* Quoted passage:

╔══

EGU22-8603, updated on 10 Jan 2024
https://doi.org/10.5194/egusphere-egu22-8603
EGU General Assembly 2022
© Author(s) 2024. This work is distributed under
the Creative Commons Attribution 4.0 License.

How certain are we about the model-based estimations of global irrigation water withdrawal?

Arnald Puy1, Razi Sheikholeslami2, Hoshin Gupta3, Jim Hall2, Bruce Lankford4, Samuele Lo Piano5, Jonas Meier6, Florian Pappenberger7, Amilcare Porporato8, Giulia Vico9, and Andrea Saltelli10
Arnald Puy et al.
  • 1Center for the study of the Sciences and the Humanities, University of Bergen, Norway
  • 2School of Geography and the Environment, University of Oxford, Oxford, UK
  • 3Department of Hydrology and Atmospheric Sciences, University of Arizona, USA
  • 4School of International Development, University of East Anglia, Norwich, UK
  • 5School of the Built Environment, University of Reading, Reading, UK
  • 6German Aerospace Center (DLR), German Remote Sensing Center (DFD)

╚══

[Part of a data file]
╔══

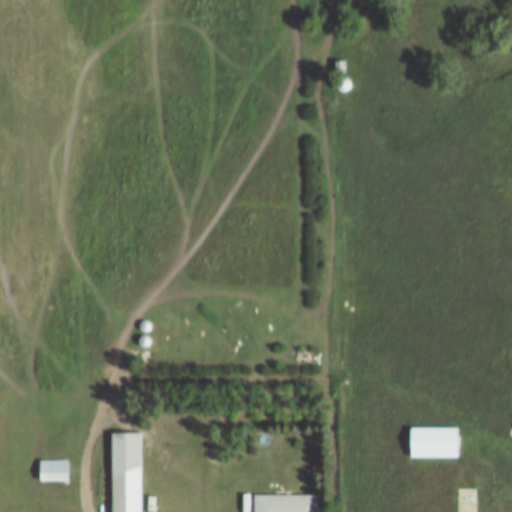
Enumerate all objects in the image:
building: (345, 62)
silo: (348, 79)
building: (348, 79)
silo: (347, 94)
building: (347, 94)
silo: (347, 108)
building: (347, 108)
silo: (151, 321)
building: (151, 321)
silo: (151, 336)
building: (151, 336)
silo: (151, 352)
building: (151, 352)
building: (167, 432)
building: (438, 437)
building: (426, 440)
building: (59, 466)
building: (55, 470)
building: (132, 470)
building: (127, 472)
building: (463, 499)
building: (291, 501)
building: (287, 503)
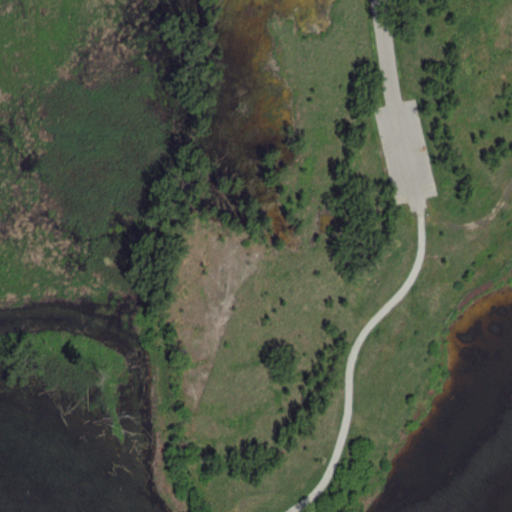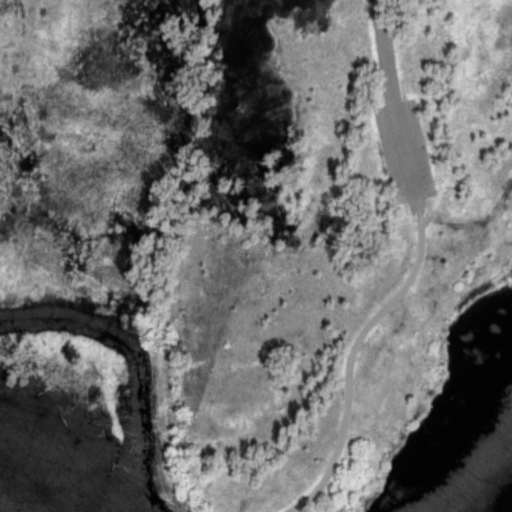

╚══

* Set task:
In the conference abstract on global irrigation water withdrawal, which school and university is Jim Hall affiliated with?

* Final answer:
The School of Geography and the Environment, University of Oxford.